▶ About this exercise:
Answer these questions using the Microsoft Fabric guide.
1. In what format does OneLake store everything?
2. What kind of access does the SQL Analytics Endpoint give to a Lakehouse?
3. Which three modes can a Power BI semantic model use?

▶ Source extract:
Microsoft Fabric and OneLake: The Unified Analytics Platform Guide for 2026

One capacity, seven workloads, one lake. How Fabric actually fits together, with a realistic cost model, Direct Lake patterns, and the gotchas nobody puts in the brochure.

S
Sai Kiran Pandrala

OneLake, the OneDrive for data

Microsoft Fabric is built on OneLake: a single, tenant-wide, multi-region lake that stores everything in Delta Lake format. Every Fabric workload reads and writes to OneLake by default. Different workloads (Data Engineering, Warehouse, Real-Time Intelligence, Data Science, Power BI) share the same data without copying.

This solves the historical data platform headache: data silos between warehouses, lakes, BI semantic models, and real-time stores. In Fabric you don't have a warehouse and a lake, you have OneLake, and it's both.

  • Lakehouses, a workspace containing Delta tables + files; SQL Analytics Endpoint gives read-only T-SQL.
  • Warehouses, read/write T-SQL, transactional, with Delta storage underneath.
  • KQL Databases, real-time event store on Delta.
  • Datasets (Power BI semantic models), either Import, Direct Lake, or DirectQuery.

Data records
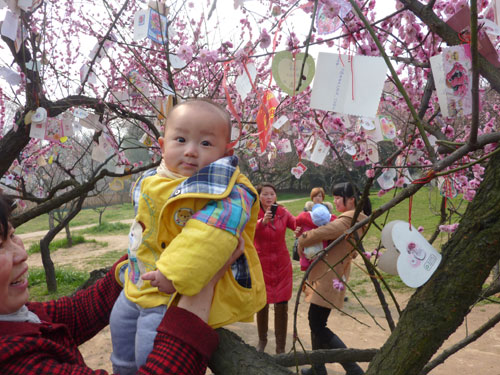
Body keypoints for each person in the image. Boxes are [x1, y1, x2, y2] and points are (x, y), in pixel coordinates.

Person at [0, 192, 243, 375]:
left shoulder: (14, 317)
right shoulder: (12, 360)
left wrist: (147, 253)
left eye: (11, 235)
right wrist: (199, 289)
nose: (21, 254)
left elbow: (75, 313)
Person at [110, 99, 266, 374]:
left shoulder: (229, 190)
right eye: (180, 139)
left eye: (206, 144)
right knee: (121, 337)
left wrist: (173, 274)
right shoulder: (153, 179)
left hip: (174, 294)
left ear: (225, 152)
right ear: (161, 145)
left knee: (151, 350)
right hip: (136, 284)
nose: (191, 151)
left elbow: (210, 233)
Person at [297, 182, 371, 375]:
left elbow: (324, 231)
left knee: (317, 324)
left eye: (339, 197)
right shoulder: (353, 219)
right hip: (330, 274)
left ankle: (352, 368)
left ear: (352, 200)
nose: (335, 201)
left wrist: (302, 240)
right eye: (335, 197)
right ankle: (318, 368)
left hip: (330, 276)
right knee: (317, 322)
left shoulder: (349, 219)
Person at [253, 182, 296, 354]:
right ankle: (262, 341)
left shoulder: (283, 212)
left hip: (281, 265)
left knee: (281, 305)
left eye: (272, 194)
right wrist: (261, 223)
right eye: (265, 194)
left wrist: (303, 227)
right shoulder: (253, 213)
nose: (269, 197)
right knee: (261, 304)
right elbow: (246, 231)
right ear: (259, 197)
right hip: (261, 264)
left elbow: (296, 223)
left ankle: (280, 348)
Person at [296, 199, 336, 271]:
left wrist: (298, 231)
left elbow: (297, 221)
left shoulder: (305, 216)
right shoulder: (329, 221)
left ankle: (305, 264)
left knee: (305, 255)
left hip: (307, 248)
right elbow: (336, 220)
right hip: (321, 250)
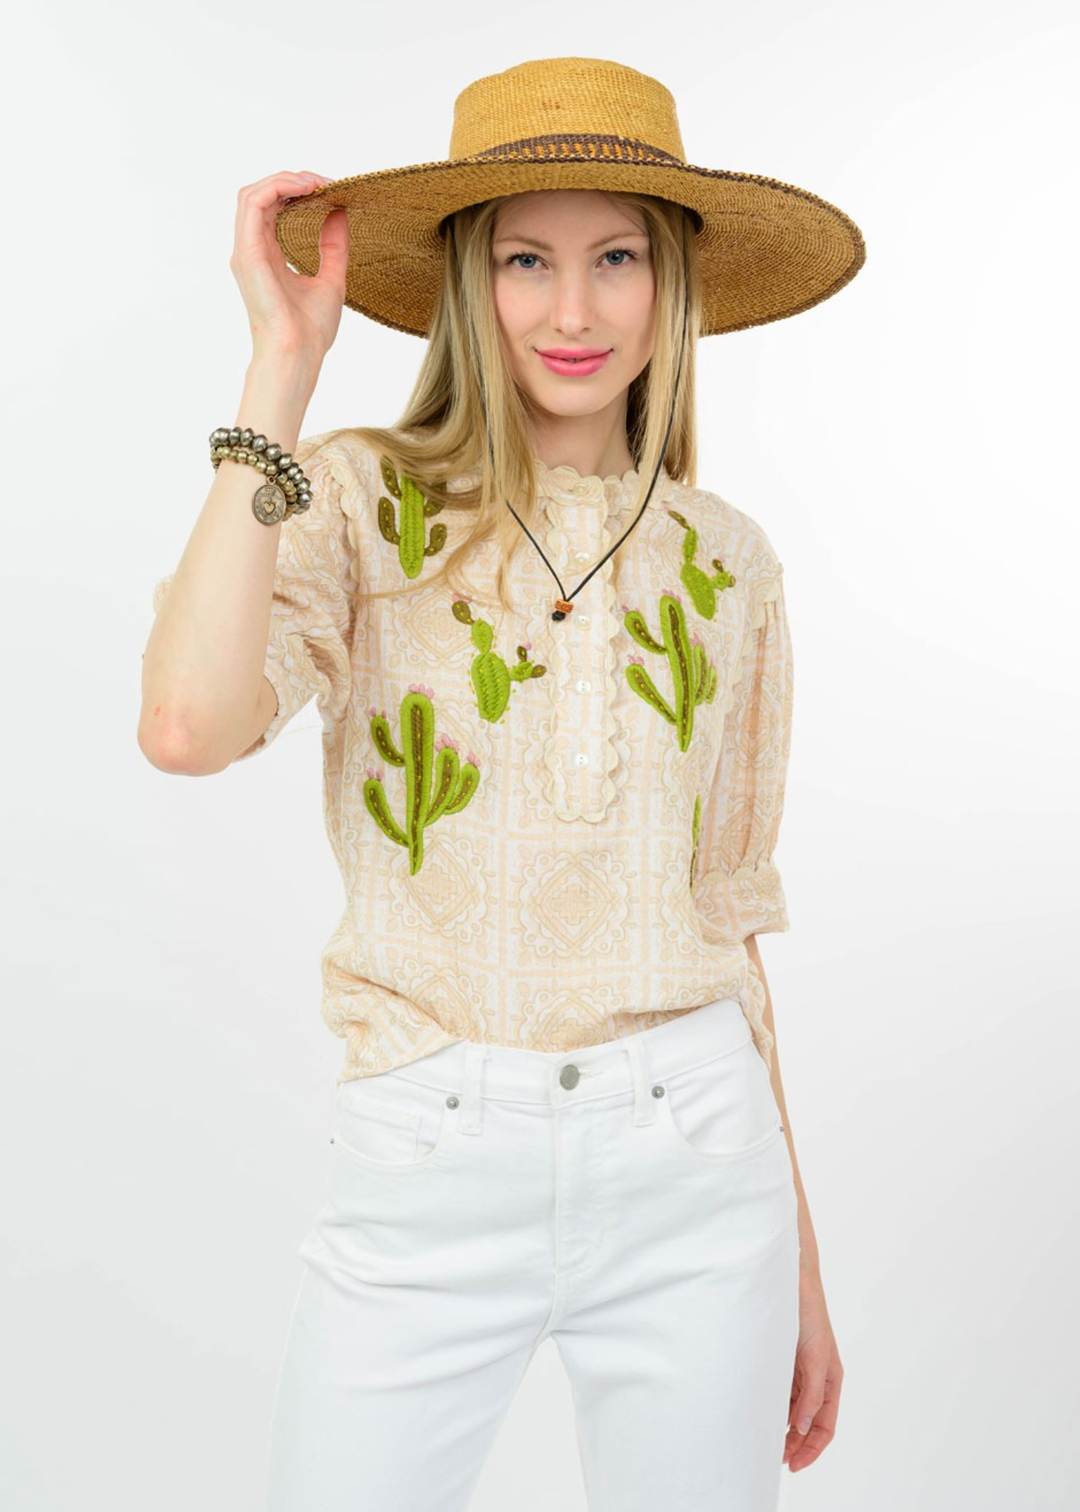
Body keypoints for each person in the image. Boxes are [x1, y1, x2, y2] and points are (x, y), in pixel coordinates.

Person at [140, 55, 865, 1512]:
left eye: (617, 259)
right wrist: (279, 374)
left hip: (695, 1157)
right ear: (473, 279)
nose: (575, 309)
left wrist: (801, 1256)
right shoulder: (357, 500)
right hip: (425, 1149)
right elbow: (187, 723)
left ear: (675, 287)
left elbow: (728, 920)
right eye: (529, 260)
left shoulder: (731, 563)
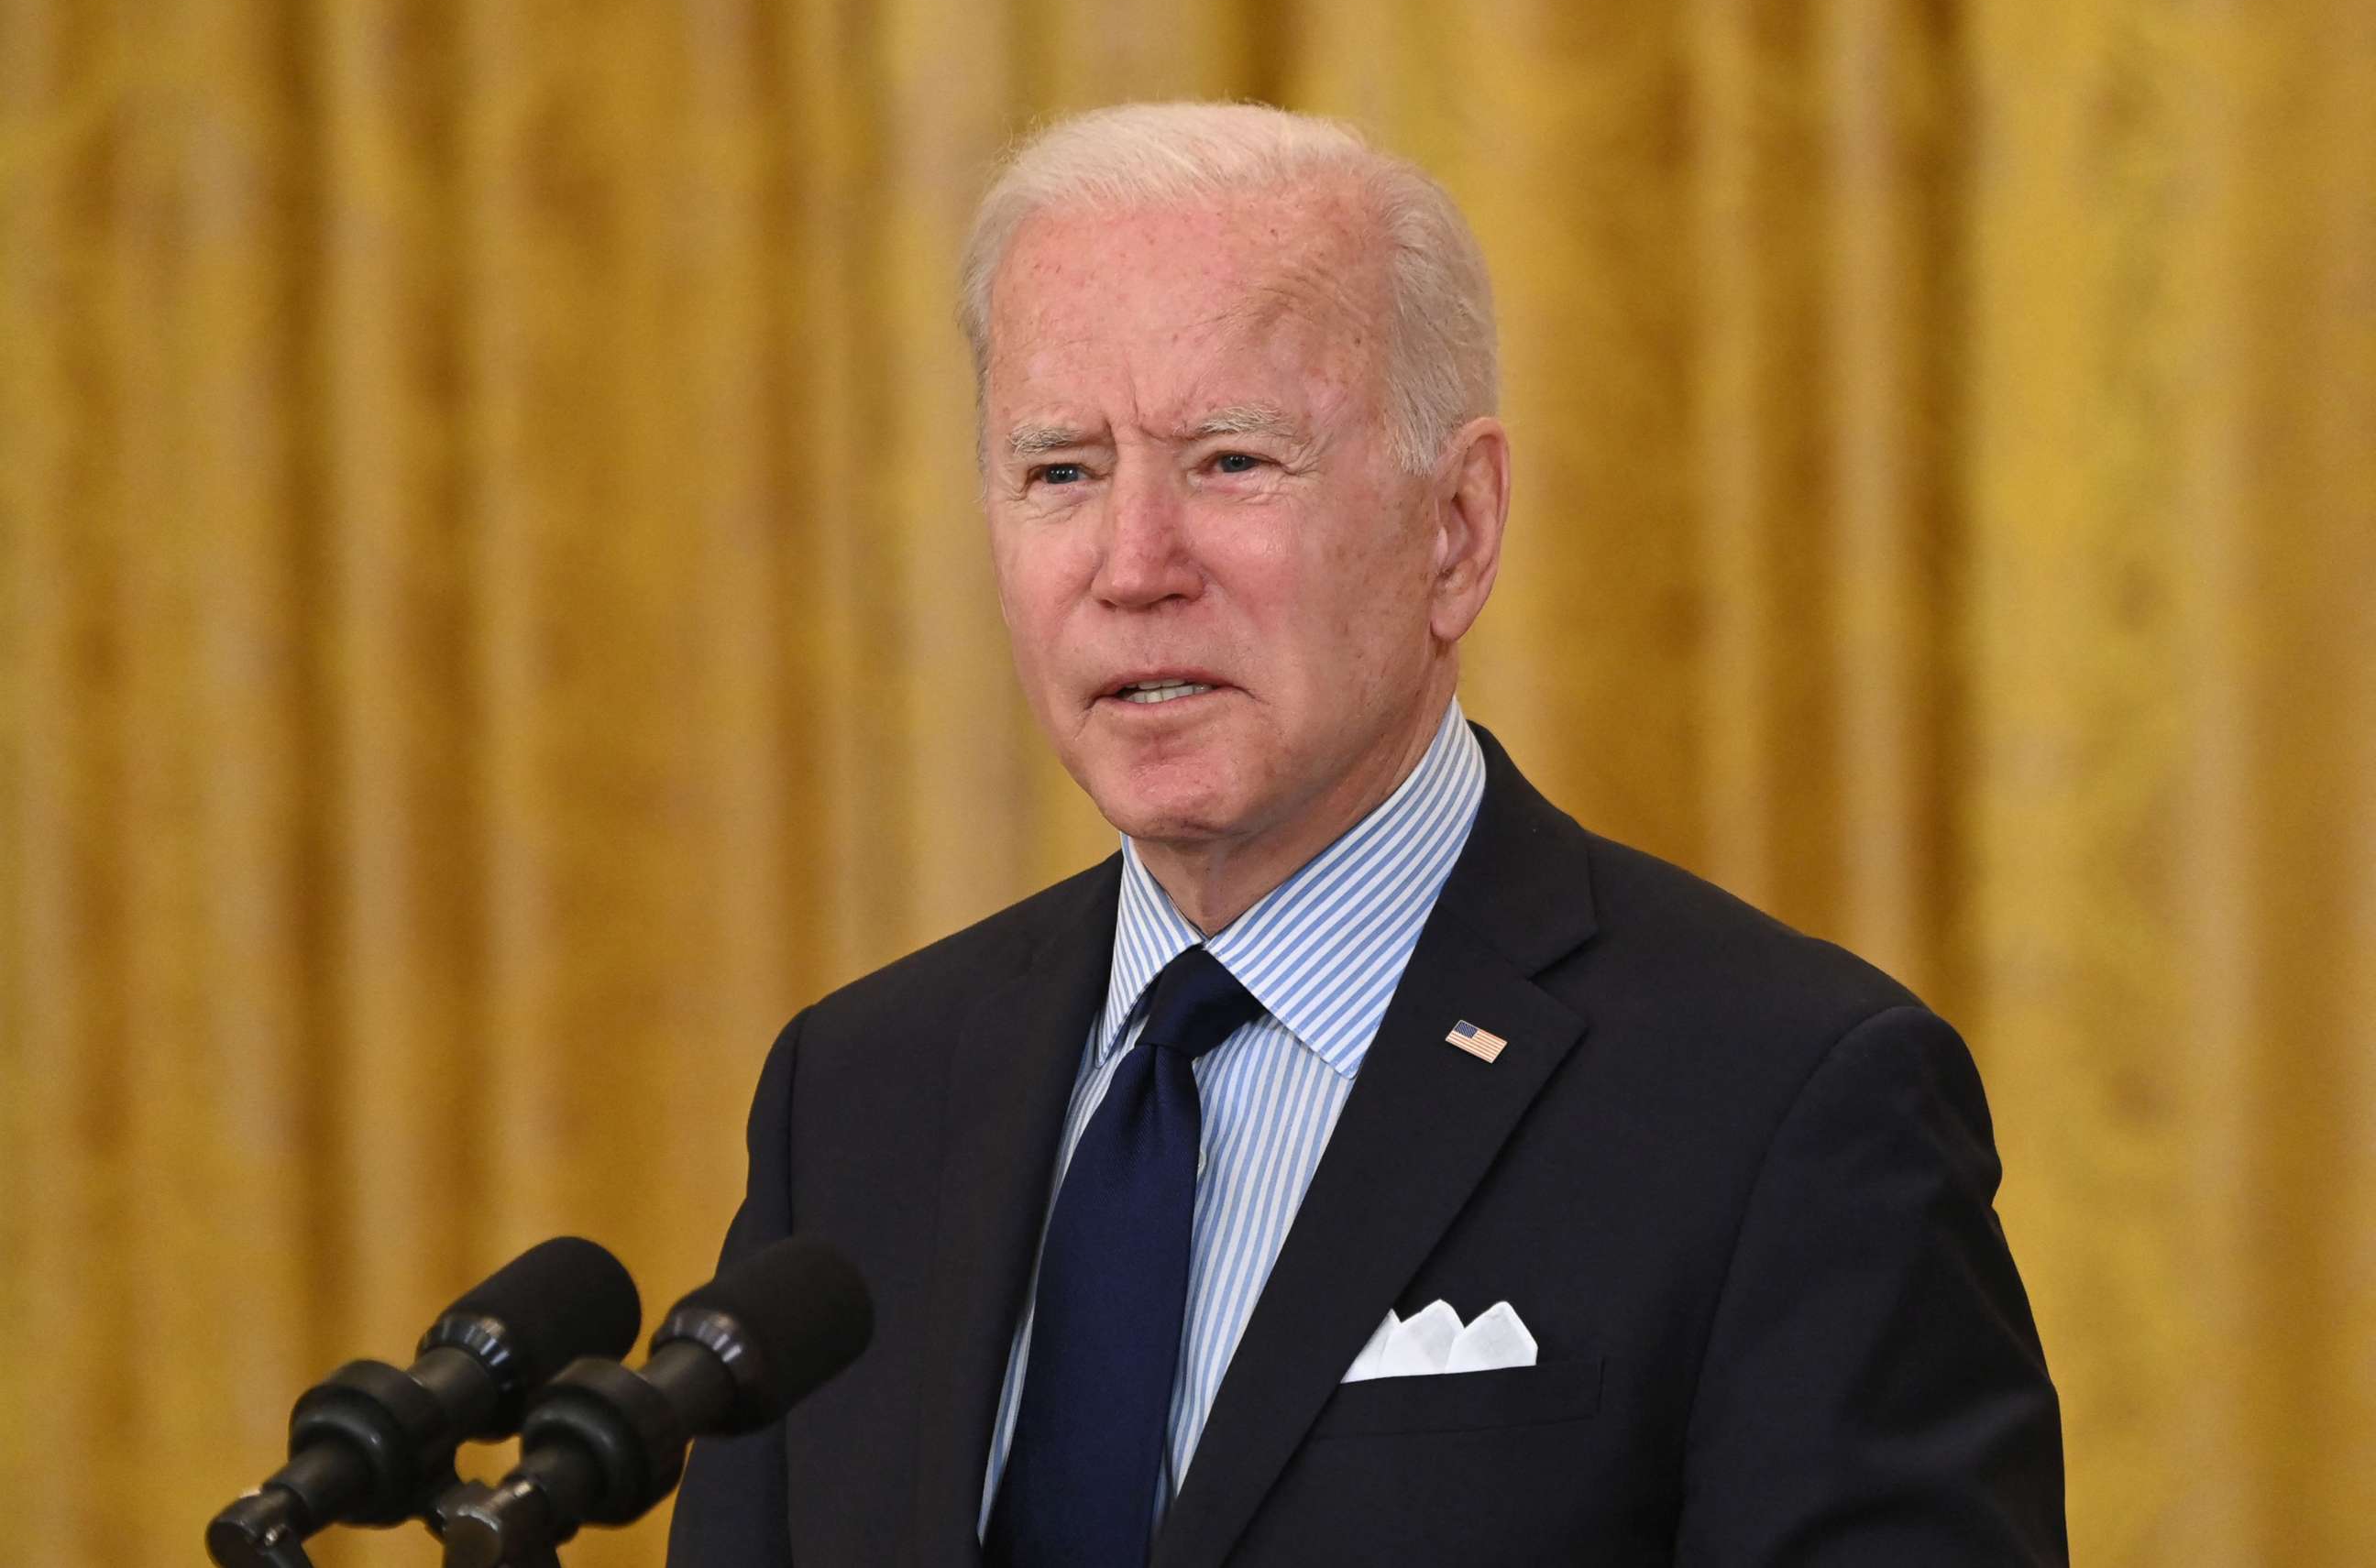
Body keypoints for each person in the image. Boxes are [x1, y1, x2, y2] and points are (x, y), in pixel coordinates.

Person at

▶ Answer below:
1. Delta Lake format.
2. Read-only T-SQL.
3. Import, Direct Lake, or DirectQuery.